Débarquent alors sur le plateau cinq femmes nues si l’on excepte leurs bottines, genouillères et perruques rousses, flingues à la main, sortes de Claudettes sorties d’un film de Tarantino, qui défilent et tirent dans tous les sens, sans oublier de viser le public. Elles seront bientôt rejointes par le seul homme de l’équipe, un Nijinski petit et rond, qui comme elles rendra compte sans fard de son histoire. Dans ces témoignages poignants, il sera question de pensées suicidaires, de troubles alimentaires, de nymphomanie, de traitement au lithium, de Marylin Monroe, Lady Di et Elton John, de l’internement du Dieu des danseurs, auteur de Petrouchka revenu parmi nous. La danse, très présente dans ces récits, vient les entrecouper en multipliant les envols qui se fracassent en chutes, les gestes de combats entre Drôles de Dames et Tomb Raider, les tirs, toujours. Le rire – irrésistible pas-de-deux sur pointes – et la candeur – un ange sur patin à roulettes – offrent régulièrement un pendant apaisant à cette violence débridée. Après Fuck me et Love me, Marina Otero, poursuivant son projet d’une œuvre sans fin basée sur sa propre vie, clôt en beauté son triptyque avec Kill me. Au-delà de sa propre expérience, elle donne à entendre avec crudité et fantaisie des voix peu présentes habituellement sur les plateaux, continuant de tracer son chemin singulier dans le paysage chorégraphique.

 

Delphine Baffour

A propos de l'événement

Kill me
du mercredi 25 septembre 2024 au dimanche 29 septembre 2024
Théâtre du Rond-Point
2 bis av. Franklin D. Roosevelt, 75008 Paris

Du 25 au 27 septembre à 21h, le 28 à 20h, le 29 à 17h.
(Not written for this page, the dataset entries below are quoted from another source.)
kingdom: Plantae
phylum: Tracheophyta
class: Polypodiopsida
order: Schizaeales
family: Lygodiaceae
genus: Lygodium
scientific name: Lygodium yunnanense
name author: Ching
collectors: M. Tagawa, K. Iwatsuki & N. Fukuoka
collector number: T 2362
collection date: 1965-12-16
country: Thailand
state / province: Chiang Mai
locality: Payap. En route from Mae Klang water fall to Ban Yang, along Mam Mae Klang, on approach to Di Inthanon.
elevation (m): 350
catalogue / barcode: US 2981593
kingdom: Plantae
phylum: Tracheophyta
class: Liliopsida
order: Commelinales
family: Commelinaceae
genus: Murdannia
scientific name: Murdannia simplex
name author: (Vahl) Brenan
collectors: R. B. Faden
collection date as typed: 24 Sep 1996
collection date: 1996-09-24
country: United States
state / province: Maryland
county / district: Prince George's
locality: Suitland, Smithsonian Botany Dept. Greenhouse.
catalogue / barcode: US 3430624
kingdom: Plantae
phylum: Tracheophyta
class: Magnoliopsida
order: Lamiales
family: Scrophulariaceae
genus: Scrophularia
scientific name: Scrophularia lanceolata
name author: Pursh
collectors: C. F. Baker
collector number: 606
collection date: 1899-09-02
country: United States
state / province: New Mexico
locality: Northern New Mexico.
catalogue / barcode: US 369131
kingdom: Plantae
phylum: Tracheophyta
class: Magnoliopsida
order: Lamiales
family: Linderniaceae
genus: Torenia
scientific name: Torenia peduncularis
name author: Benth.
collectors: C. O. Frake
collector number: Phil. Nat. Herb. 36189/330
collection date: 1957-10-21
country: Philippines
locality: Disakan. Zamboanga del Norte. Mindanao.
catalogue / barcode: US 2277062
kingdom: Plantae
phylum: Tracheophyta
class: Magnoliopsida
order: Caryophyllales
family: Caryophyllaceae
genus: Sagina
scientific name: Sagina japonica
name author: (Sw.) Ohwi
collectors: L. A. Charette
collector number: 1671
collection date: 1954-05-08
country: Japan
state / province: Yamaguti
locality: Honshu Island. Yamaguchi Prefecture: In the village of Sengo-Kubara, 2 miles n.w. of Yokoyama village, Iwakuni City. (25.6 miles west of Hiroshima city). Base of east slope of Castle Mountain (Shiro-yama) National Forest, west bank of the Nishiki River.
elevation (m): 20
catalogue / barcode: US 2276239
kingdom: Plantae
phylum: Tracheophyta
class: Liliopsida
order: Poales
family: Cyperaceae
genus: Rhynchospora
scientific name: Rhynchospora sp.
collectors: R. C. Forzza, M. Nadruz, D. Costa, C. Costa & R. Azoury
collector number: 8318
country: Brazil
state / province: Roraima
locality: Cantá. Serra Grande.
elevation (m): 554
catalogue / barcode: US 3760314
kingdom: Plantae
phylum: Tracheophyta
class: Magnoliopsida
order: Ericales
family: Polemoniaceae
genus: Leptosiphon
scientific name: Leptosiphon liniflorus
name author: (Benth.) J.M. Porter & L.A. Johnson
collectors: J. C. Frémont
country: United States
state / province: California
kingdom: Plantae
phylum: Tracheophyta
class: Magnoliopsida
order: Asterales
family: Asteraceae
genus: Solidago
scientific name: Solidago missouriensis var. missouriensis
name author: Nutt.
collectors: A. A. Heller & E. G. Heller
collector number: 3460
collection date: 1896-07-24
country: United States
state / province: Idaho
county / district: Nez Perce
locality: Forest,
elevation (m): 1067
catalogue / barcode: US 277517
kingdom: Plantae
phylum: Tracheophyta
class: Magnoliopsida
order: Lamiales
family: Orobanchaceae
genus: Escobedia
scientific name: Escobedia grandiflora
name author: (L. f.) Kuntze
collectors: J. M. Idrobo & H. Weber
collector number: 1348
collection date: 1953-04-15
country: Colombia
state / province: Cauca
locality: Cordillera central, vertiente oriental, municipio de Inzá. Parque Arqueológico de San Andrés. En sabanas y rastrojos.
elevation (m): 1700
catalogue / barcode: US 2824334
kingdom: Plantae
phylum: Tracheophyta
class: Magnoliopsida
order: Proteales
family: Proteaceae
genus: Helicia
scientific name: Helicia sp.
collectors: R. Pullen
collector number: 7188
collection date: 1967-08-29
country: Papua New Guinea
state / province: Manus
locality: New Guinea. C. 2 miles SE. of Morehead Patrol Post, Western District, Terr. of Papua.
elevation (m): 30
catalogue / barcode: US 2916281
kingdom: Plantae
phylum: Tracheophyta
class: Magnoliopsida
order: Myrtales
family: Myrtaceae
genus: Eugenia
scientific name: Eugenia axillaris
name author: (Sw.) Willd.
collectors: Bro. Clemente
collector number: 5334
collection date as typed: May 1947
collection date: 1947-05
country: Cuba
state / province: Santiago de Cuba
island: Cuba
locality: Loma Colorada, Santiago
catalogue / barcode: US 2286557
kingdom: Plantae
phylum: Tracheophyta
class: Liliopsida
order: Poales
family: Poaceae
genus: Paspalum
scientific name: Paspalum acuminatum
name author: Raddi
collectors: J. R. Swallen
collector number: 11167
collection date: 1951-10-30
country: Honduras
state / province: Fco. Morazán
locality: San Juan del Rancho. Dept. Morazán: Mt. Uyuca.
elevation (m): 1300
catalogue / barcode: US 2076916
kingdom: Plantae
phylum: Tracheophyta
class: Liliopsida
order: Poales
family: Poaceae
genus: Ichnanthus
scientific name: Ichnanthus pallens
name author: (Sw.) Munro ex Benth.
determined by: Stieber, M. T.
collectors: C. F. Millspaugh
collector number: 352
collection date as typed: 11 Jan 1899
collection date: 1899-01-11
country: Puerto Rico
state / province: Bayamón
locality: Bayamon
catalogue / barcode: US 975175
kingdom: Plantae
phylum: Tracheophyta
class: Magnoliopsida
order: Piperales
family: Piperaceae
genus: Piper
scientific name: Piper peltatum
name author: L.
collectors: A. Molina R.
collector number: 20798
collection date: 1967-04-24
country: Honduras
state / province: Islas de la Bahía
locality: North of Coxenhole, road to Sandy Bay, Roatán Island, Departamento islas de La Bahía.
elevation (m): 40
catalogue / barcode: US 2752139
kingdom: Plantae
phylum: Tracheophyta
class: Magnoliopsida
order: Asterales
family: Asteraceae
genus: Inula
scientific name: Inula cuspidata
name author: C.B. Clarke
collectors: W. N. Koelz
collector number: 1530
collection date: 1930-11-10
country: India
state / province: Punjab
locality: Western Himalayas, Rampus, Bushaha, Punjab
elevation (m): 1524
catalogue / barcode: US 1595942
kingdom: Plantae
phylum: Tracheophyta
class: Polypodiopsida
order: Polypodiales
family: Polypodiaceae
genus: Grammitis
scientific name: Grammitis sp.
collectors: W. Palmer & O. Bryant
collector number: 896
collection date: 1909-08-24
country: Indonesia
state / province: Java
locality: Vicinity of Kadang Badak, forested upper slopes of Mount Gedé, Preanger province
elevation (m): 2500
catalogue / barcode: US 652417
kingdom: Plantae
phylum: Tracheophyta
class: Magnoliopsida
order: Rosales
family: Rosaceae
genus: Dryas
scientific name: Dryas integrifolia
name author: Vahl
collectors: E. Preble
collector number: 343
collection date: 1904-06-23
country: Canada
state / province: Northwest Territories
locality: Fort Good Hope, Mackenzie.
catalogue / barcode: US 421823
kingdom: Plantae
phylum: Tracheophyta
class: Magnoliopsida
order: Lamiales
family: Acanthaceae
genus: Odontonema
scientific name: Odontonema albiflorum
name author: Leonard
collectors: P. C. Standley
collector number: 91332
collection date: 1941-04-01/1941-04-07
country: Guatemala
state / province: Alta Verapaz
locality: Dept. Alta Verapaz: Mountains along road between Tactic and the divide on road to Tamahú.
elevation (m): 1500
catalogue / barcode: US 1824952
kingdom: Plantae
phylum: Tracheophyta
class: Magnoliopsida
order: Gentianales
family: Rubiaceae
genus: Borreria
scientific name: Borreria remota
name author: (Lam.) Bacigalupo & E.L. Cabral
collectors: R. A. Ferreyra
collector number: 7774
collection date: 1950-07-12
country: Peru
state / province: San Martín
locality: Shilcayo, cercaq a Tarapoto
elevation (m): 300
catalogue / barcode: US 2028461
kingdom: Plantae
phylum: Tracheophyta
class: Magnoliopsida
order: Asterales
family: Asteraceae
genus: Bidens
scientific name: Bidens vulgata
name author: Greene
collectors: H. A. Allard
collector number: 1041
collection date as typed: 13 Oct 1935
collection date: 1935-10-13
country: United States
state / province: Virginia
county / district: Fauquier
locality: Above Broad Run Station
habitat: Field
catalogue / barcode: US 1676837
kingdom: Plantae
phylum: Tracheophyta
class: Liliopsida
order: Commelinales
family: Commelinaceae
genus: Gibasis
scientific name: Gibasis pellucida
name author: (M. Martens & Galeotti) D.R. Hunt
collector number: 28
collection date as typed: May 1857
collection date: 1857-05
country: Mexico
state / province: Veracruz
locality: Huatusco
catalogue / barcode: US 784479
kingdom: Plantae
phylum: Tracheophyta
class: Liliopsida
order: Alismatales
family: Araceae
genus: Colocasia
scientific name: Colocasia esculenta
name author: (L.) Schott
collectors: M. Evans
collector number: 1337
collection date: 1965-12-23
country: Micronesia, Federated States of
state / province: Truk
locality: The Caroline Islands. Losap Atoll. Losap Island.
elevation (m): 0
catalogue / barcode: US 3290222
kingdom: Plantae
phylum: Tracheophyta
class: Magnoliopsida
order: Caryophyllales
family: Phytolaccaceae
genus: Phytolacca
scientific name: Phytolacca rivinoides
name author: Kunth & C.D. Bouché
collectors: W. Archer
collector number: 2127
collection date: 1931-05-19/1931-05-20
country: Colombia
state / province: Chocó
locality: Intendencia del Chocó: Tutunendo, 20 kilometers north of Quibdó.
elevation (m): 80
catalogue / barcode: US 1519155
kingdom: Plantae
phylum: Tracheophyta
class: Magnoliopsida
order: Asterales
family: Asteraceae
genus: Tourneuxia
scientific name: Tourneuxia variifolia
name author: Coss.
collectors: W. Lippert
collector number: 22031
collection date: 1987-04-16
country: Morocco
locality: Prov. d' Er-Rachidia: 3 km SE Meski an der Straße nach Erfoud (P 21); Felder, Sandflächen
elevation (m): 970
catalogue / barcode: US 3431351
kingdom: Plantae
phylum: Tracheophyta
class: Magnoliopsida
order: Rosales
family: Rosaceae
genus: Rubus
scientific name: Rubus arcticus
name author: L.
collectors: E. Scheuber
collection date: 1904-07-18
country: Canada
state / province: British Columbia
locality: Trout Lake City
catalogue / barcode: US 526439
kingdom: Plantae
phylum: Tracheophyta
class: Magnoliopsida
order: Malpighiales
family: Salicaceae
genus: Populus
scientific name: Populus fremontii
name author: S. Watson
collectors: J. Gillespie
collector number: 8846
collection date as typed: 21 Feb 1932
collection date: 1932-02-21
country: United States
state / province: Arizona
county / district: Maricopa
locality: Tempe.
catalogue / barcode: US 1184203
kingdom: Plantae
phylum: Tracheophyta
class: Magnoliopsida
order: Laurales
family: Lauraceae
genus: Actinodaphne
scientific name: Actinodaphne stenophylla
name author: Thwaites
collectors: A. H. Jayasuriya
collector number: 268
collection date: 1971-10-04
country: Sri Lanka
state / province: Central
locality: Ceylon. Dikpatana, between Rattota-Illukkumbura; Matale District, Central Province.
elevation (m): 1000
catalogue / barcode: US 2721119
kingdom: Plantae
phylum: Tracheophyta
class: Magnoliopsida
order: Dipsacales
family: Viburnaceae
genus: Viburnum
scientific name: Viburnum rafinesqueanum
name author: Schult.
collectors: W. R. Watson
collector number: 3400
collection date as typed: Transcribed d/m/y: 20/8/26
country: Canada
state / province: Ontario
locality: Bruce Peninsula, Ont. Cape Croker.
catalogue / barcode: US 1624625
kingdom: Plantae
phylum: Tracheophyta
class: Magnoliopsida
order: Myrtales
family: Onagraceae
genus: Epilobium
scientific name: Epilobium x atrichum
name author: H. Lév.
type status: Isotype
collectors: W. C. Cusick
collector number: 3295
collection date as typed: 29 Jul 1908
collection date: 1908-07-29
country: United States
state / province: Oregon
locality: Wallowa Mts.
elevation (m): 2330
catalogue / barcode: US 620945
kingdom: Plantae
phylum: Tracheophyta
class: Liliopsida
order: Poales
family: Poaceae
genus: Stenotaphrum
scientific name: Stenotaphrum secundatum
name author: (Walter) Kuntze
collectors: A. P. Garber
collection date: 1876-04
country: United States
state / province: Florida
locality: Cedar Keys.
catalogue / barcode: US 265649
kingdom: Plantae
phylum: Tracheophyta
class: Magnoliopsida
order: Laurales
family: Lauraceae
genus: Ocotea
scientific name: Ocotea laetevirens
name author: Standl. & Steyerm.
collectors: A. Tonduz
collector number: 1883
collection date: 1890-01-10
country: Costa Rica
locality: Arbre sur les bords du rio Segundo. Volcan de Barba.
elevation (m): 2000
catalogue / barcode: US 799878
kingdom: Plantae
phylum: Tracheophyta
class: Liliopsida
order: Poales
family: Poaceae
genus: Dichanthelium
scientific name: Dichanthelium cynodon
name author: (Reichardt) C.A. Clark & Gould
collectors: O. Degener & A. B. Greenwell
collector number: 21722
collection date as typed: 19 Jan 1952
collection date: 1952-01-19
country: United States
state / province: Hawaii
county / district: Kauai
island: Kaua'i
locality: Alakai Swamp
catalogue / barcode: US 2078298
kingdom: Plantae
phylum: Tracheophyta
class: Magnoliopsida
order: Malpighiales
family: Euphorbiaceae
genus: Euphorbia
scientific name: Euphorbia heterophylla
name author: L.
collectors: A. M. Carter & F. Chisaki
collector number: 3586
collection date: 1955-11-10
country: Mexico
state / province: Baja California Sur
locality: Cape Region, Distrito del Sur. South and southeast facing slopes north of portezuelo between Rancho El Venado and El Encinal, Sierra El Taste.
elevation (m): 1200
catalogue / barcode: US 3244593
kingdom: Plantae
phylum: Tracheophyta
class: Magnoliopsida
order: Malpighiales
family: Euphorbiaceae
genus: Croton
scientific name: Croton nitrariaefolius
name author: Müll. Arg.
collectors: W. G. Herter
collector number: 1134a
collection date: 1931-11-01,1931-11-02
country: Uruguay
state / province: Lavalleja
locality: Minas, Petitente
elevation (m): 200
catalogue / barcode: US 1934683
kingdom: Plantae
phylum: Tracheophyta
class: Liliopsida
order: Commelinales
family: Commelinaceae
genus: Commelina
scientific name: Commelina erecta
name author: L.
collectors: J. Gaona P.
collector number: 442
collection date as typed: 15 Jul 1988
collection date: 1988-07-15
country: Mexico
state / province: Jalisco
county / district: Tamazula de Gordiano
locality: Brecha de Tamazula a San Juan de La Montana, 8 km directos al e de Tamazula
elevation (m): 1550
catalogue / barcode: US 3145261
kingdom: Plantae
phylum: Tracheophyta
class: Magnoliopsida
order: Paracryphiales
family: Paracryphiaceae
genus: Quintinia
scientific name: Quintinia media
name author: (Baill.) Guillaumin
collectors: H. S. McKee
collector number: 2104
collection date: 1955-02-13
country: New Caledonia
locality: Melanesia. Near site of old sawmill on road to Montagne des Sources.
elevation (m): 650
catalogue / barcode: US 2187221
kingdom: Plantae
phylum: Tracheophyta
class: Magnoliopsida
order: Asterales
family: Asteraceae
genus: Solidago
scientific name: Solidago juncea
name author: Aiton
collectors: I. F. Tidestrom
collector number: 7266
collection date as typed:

Tél. : 01 44 95 98 00. Durée : 1h30.

Vu à la Chartreuse de Villeneuve-lès-Avignon dans le cadre du Printemps des Comédiens. À voir aussi au Théâtre du Rond-Point : Fuck me du 18 au 22 septembre, Love me le 24 septembre

Également du 30 octobre au 2 novembre au Théâtre de Vidy, Lausanne, Suisse, le 5 novembre à L’Onde, Vélizy, du 26 au 29 mars au Théâtre des Célestins, Lyon.